April 13, 2016

First Nations become First Restorationists Part II: A Bison Case Study

In Part One I wrote about how I had noticed that American Indian Tribes were using their tribal autonomy to do species restoration on their reservations all over the central and western part of the Contiguous US. I was surprised because I hadn't seen any mention of it as a phenomenon other than one article in the New York Times. It turns out it has been quietly happening for some 30 years or more.
I meant for this post to be a survey of all that is happening, from black footed ferrets to buffalo, but I got so much info on the buffalo I have decided to make a post just on it, Tribal Buffalo Restoration, and then do another final post on the other species that have been popping up (in the case of Prairie Dogs and Black Footed Ferrets, quite literally) all over the west. So this is part two of a three part series.

Right now is the golden age of the return of the Buffalo.. it's happening all over the west, 120 or so conservation herds and growing, in addition to countless meat herds, and it feels like half of those restorations are on government land, and half are on Reservations, and as I dig, a lot of the groundwork was laid as early as the 80's, and the herds are now in some cases becoming big and viable wild herds.

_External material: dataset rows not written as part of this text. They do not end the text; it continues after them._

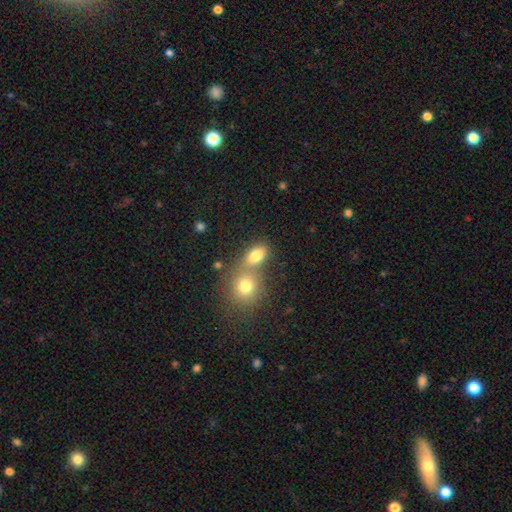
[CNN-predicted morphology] smooth-or-featured: smooth: 78% | star or artifact: 12% | featured or disk: 10%
  how-rounded: in between: 70% | round: 27% | cigar-shaped: 3%
  merging: none: 44% | merger: 42% | minor disturbance: 10% | major disturbance: 4%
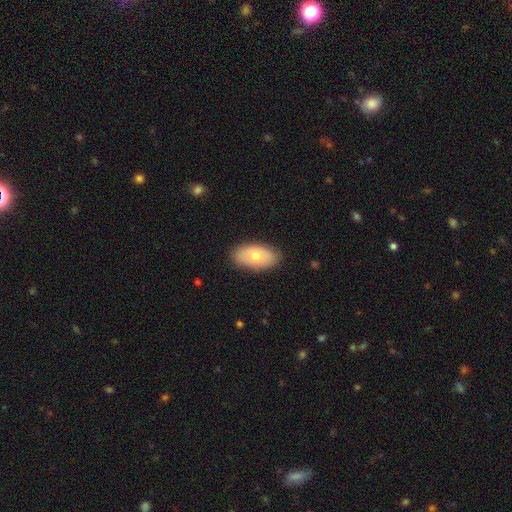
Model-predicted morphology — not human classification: Smooth or featured? Predicted: smooth (p=0.67). How rounded? Predicted: in between (p=0.93). Merging? Predicted: none (p=0.86).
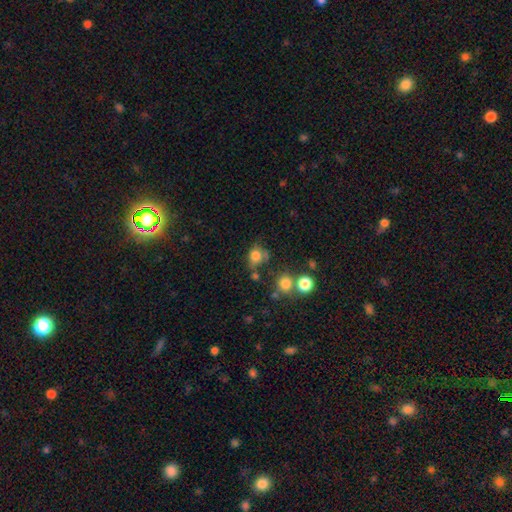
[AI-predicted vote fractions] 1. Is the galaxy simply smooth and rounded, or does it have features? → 76% smooth, 13% star or artifact, 11% featured or disk.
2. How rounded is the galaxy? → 57% round, 42% in between, 1% cigar-shaped.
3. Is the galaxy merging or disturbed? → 48% none, 23% minor disturbance, 16% merger, 13% major disturbance.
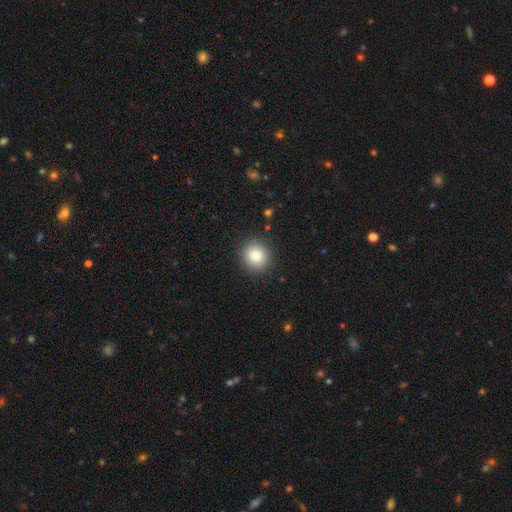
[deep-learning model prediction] A smooth galaxy with no disk features (85%) that is round (90%). Merging: none (90%).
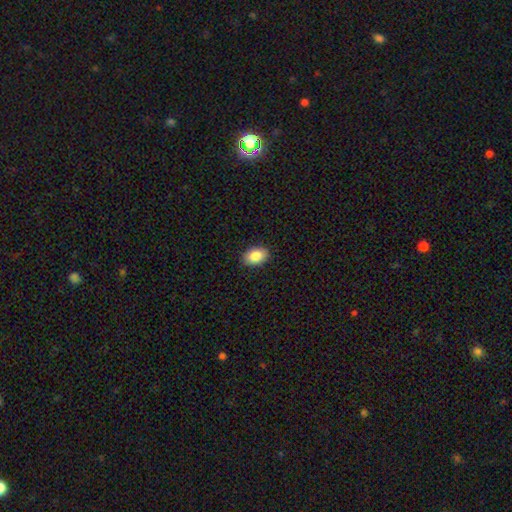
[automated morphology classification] type=smooth (85%); roundness=in between (87%); merging=none (89%).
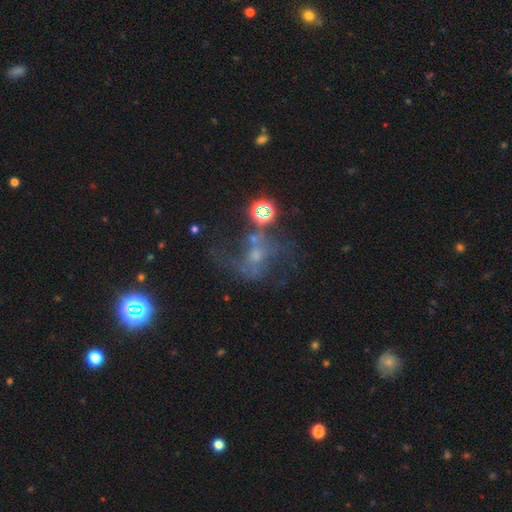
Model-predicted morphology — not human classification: Smooth or featured: featured or disk — 55% (star or artifact — 23%)
Edge-on disk: no — 96% (yes — 4%)
Bar: no — 66% (weak — 26%)
Spiral arms: yes — 64% (no — 36%)
Bulge size: small — 45% (moderate — 33%)
Merging: none — 40% (major disturbance — 31%)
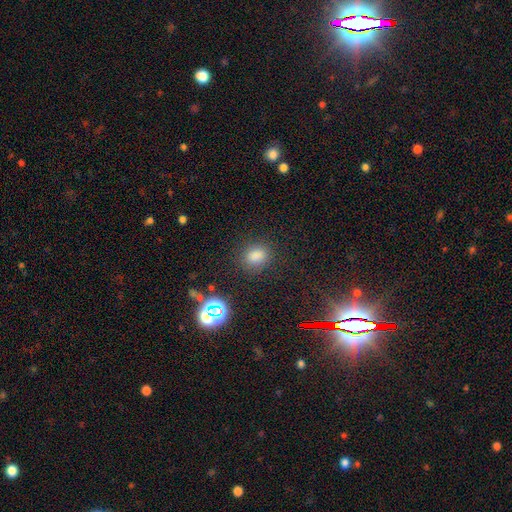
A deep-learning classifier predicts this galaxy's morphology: The model was most divided on "how rounded": round: 60%, in between: 39%, cigar-shaped: 1%. More confident: merging — none (85%); smooth or featured — smooth (75%).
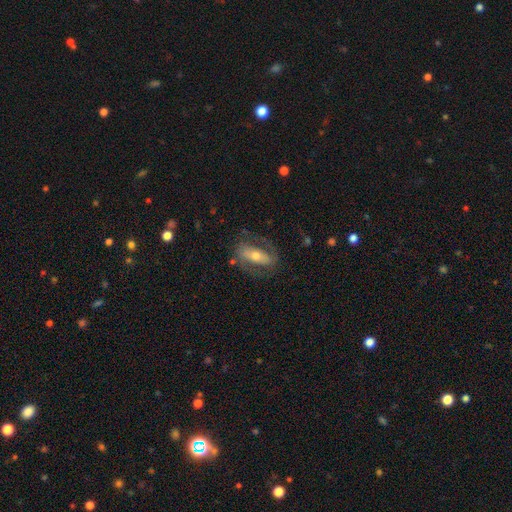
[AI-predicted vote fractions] smooth-or-featured: featured or disk: 66% | smooth: 27% | star or artifact: 7%
  disk-edge-on: no: 86% | yes: 14%
    bar: strong: 49% | no: 28% | weak: 23%
    has-spiral-arms: yes: 67% | no: 33%
    bulge-size: moderate: 53% | small: 38% | large: 6% | none: 2% | dominant: 1%
  merging: none: 71% | minor disturbance: 16% | major disturbance: 12% | merger: 2%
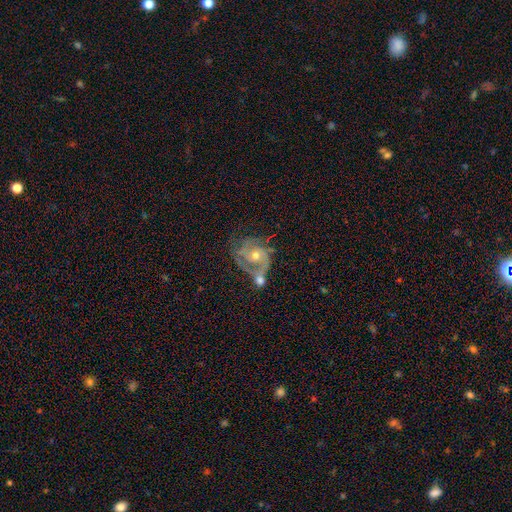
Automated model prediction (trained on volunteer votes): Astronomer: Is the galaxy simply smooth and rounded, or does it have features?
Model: featured or disk — 87%.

The numbers reflect that that is indeed true. After a quick but deeply informative interview with the head of the Inter Tribal Buffalo Council, a gentleman by the name of Jim Stone from the Dakotas, I now feel like a bit of an expert on all this, and it's true, according to Jim, there are about 60 preservationists herds in the west, herds managed for pure ecosystem restoration, kind of to that National Park System level of ecosystem restoration, bu government agencies and even the World Wildlife Fund and the Nature Conservancy, and then there are about 60 herds that are for the Indians ( Native Americans if you like, they usually don't tend to mind either way).. and by the Indians, and they have a neat and different perspective on it, but all roads lead to Rome, Rome being that they get them on the land where they should be, grow the numbers and maintain herds that help secure the genetic diversity and survival of not only this species but all the interlocking species of the Midwestern and Western fauna and flora. The distinction is, and Jim will tell you this flat out.. these buffalo ain't just for looking at, they are for eating and enjoying and maybe even taking part in ceremonial life as well.. they aren't museum pieces, but they are gonna be there all the same, disturbing and restoring the land, snorting and galloping and doing what buffalo do. The ITBC distinguishes itself from the mostly government herds on one side and the commercial herds on the other side by being a bit of both. They are there to meet a lot of goals, from Tribal self sufficiency to ecological restoration to pride and fun, and that's the way it was 400 years ago so why not have it be that way again. Jim will tell you, there weren't even Midwest buffalo without Indians, not since the last Ice Age anyhow.. they grew on that land together as the glaciers receded some 10,000 years ago, so why screw it up with too many rules now.
The Story goes like this.. we all know how it started  15 million buffalo charging over the plains, and in woodlands and meadows from the Alleghenies at least clear out to the west coast. Then the Europeans came. They gave horses and rifles to the tribes, but it didn't do to the natural balance nearly what westward expansion, trains and barbed wire did to the prairie.. wiped the herds out until they were down to about 2,000 individuals of Bison Bison at the turn of the last century. In a story that would be familiar to the followers of my Elk posts and many other conservation sagas, conservationists like Roosevelt and Horneday stepped in to cease the almost extinction as the progressive era began and created the first public conservation and preservation herds in places like Yellowstone, the Henry Mountains etc. From perhaps 70% of the Continental US, they were down to two small herds on small bits of land.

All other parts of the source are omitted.